Five years ago I noticed a larger that average mallard living on Wilden Marsh Nature Reserve. It’s not easy to tell one mallard from another, I know, but there are times when one individual stands head and shoulders above the rest. Mal, a loner, is now missing; I’ve not seen him for six weeks or more. I was able to identify Mal because he was steadfast: the big mallard that didn’t fly away on my approach.

One day, I stood watching this duck sunning itself on a tree stump at the edge of North Pond. A fox hidden in the reeds attacked and knocked Mal from his perch. Unperturbed, this courageous mallard immediately and viciously set-about pecking the living daylights out of the stunned red dog until it gave up and ran away.

I rarely get attached to individual animals, but the spirit of this duck impressed me. If a marsh foxes has eaten Mal, I feel natural selection might have lost out in this instance. I hope Mal managed to pass on his genes.

Mallards can live well into their 20s.


Mal on his favourite perch

11 Comments on “Where Are You Mal?

    • Since Wilden Marsh is part of a wildlife corridor, animals come and go, but Mal has lived on the Marsh a long time. If he returns, I will let you know. 🙂

    • I don’t think your run-of-the-mill mallard would go anywhere near a fox. Like humans, though, there is alway one person prepared to fight all comers; I guess the same applies to mallards. 🙂

  1. Those foxes are wily characters, so Mal must have been a very courageous bird to fight back. I hope he reappears in the future. I suppose he could have flown to another marsh or location?

    • I’ve seen foxes take and kill mallards with ease, many times. I think the mistake the fox made with Mal, was not being able to grab the duck first strike. Also, ducks don’t usually attack, they flee. So the ferocity and determination of Mal’s attack confused the fox’s ‘fight or flight’ response. Foxes are cautious creatures of habit that mostly avoid situations that might cause them harm.
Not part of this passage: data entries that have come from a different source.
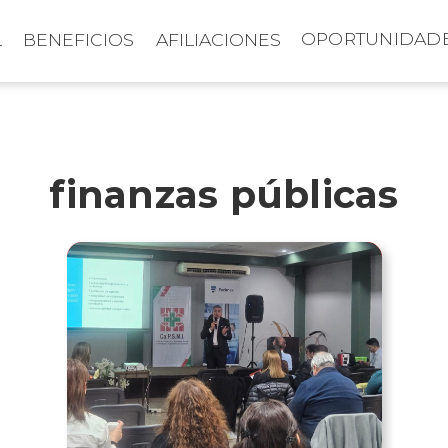
OPORTUNIDAD
L
BENEFICIOS
AFILIACIONES
finanzas públicas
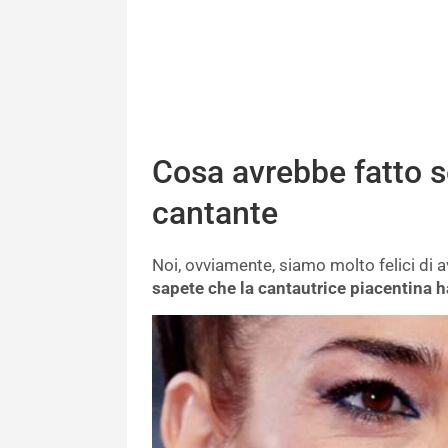
Cosa avrebbe fatto s
cantante
Noi, ovviamente, siamo molto felici di ave
sapete che la cantautrice piacentina ha 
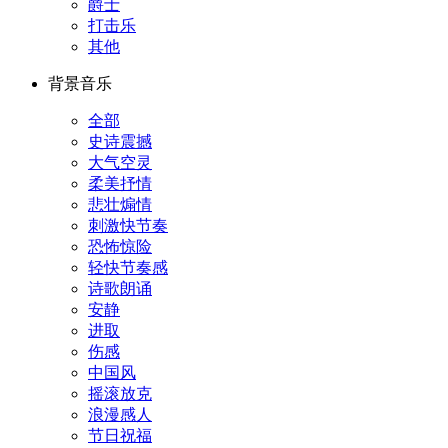
爵士
打击乐
其他
背景音乐
全部
史诗震撼
大气空灵
柔美抒情
悲壮煽情
刺激快节奏
恐怖惊险
轻快节奏感
诗歌朗诵
安静
进取
伤感
中国风
摇滚放克
浪漫感人
节日祝福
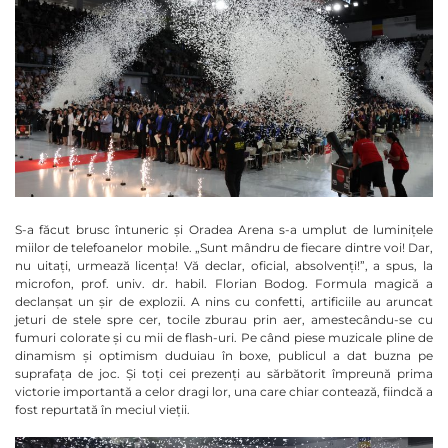
S-a făcut brusc întuneric și Oradea Arena s-a umplut de luminițele
miilor de telefoanelor mobile. „Sunt mândru de fiecare dintre voi! Dar,
nu uitați, urmează licența! Vă declar, oficial, absolvenți!”, a spus, la
microfon, prof. univ. dr. habil. Florian Bodog. Formula magică a
declanșat un șir de explozii. A nins cu confetti, artificiile au aruncat
jeturi de stele spre cer, tocile zburau prin aer, amestecându-se cu
fumuri colorate și cu mii de flash-uri. Pe când piese muzicale pline de
dinamism și optimism duduiau în boxe, publicul a dat buzna pe
suprafața de joc. Și toți cei prezenți au sărbătorit împreună prima
victorie importantă a celor dragi lor, una care chiar contează, fiindcă a
fost repurtată în meciul vieții.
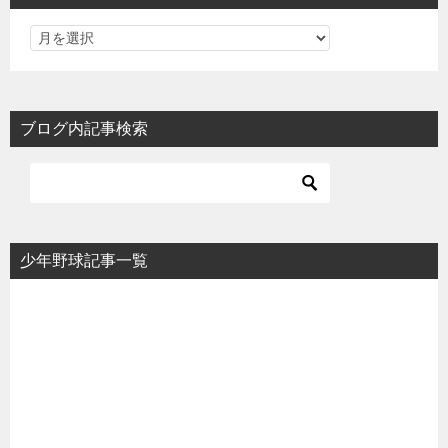
ブログ内記事検索
少年野球記事一覧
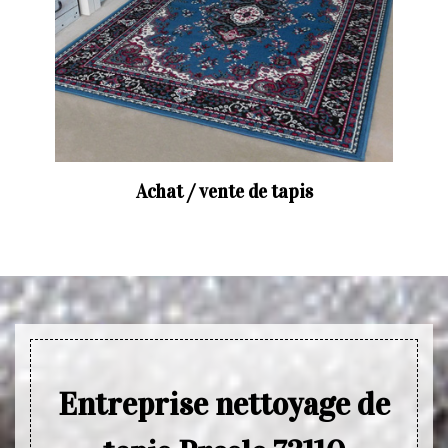
Achat / vente de tapis
Entreprise nettoyage de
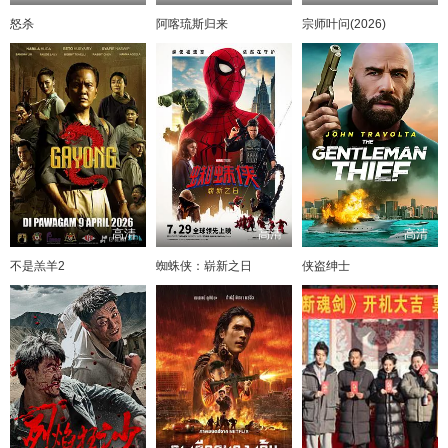
怒杀
阿喀琉斯归来
宗师叶问(2026)
高清
高清
高清
不是羔羊2
蜘蛛侠：崭新之日
侠盗绅士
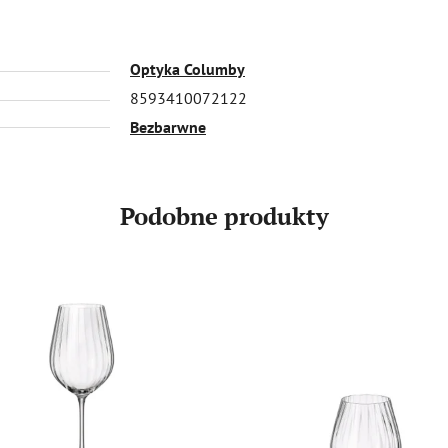
Optyka Columby
8593410072122
Bezbarwne
Podobne produkty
It is very possible that Mal has moved to pastures new.

    • Since mallards are ubiquitous and predictable, most people don’t give them a second thought.

      Do you know the male and female mallards are flightless during the summer moult?

  2. I’m sure Mal has passed on his genes over the last 5 years. Perhaps one of your new foxes is more highly evolved and knows how to deal with troublesome drakes.

    • One of the things I’ve learned is that some animals have supper survival instincts, whether it be a mouse or a fox; this is ‘survival of the fittest’ or ‘natural selection’ working their magic. Animals less capable are killed or oppressed. I might have misnamed Mal: Rambo might be more appropriate.

      If Mall is dead, he has not passed unnoticed.